» **YOUR INSTRUCTIONS**: A single stretch of the material below is to be transcribed exactly, starting at the line with "Figure 5: The structure of the" and ending after the line with "FIG. 6. Spectrally".

» **PROVIDED DATA**:

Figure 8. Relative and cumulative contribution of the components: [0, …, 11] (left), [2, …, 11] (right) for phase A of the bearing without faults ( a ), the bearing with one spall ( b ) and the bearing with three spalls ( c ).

==

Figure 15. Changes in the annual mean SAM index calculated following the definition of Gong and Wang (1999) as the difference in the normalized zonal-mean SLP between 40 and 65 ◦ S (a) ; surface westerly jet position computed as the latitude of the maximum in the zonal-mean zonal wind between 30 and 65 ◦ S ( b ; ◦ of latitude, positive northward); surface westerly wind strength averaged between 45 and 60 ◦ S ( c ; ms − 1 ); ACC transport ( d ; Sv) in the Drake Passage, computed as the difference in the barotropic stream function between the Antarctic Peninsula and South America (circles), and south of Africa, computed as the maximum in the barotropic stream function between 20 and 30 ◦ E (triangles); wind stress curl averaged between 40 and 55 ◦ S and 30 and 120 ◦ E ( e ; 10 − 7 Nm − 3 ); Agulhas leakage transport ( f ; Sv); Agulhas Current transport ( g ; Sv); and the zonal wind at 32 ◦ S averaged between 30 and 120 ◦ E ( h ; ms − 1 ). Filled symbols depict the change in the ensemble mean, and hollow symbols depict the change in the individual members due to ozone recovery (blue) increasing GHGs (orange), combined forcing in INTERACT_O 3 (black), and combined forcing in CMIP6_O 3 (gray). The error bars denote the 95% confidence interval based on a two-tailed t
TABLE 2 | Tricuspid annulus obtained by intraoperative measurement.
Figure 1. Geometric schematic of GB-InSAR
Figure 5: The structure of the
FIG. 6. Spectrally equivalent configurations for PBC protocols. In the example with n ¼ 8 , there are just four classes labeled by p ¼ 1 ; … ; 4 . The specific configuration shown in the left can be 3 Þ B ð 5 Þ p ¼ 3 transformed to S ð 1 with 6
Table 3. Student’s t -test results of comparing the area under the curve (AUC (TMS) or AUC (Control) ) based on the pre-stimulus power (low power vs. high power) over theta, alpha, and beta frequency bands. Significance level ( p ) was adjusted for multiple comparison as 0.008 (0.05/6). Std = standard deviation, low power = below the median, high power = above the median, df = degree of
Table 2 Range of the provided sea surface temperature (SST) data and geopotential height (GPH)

...

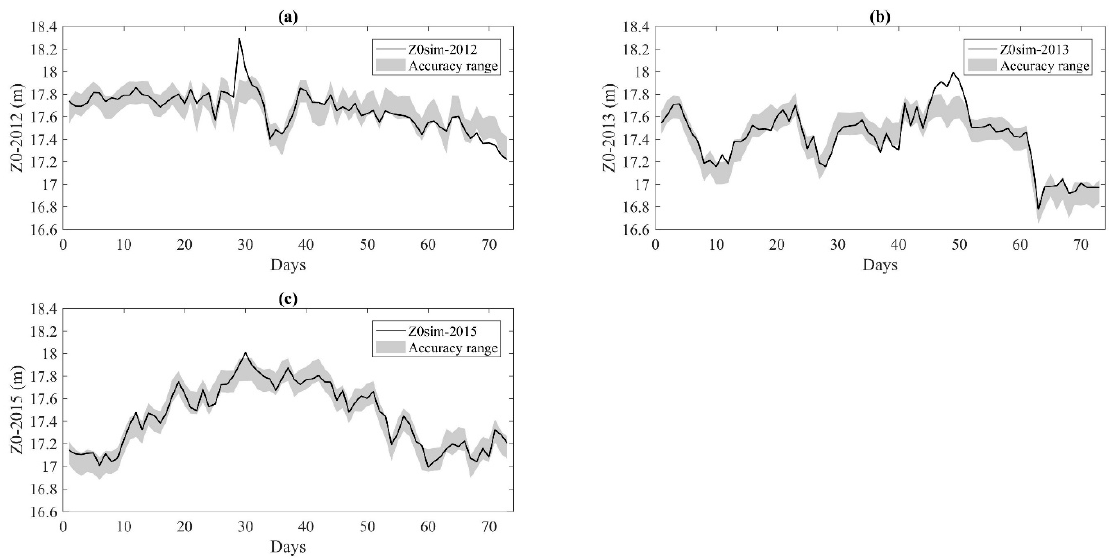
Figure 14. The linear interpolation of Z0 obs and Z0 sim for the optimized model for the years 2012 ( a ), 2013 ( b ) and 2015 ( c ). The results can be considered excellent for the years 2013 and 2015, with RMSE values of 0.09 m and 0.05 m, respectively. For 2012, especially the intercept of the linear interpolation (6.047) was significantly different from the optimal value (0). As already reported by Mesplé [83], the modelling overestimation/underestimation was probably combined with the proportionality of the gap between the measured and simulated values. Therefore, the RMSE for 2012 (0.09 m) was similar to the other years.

» **THE COMPLETED TASK**:
Figure 5: The structure of the
FIG. 6. Spectrally equivalent configurations for PBC protocols. In the example with n ¼ 8 , there are just four classes labeled by p ¼ 1 ; … ; 4 . The specific configuration shown in the left can be 3 Þ B ð 5 Þ p ¼ 3 transformed to S ð 1 with 6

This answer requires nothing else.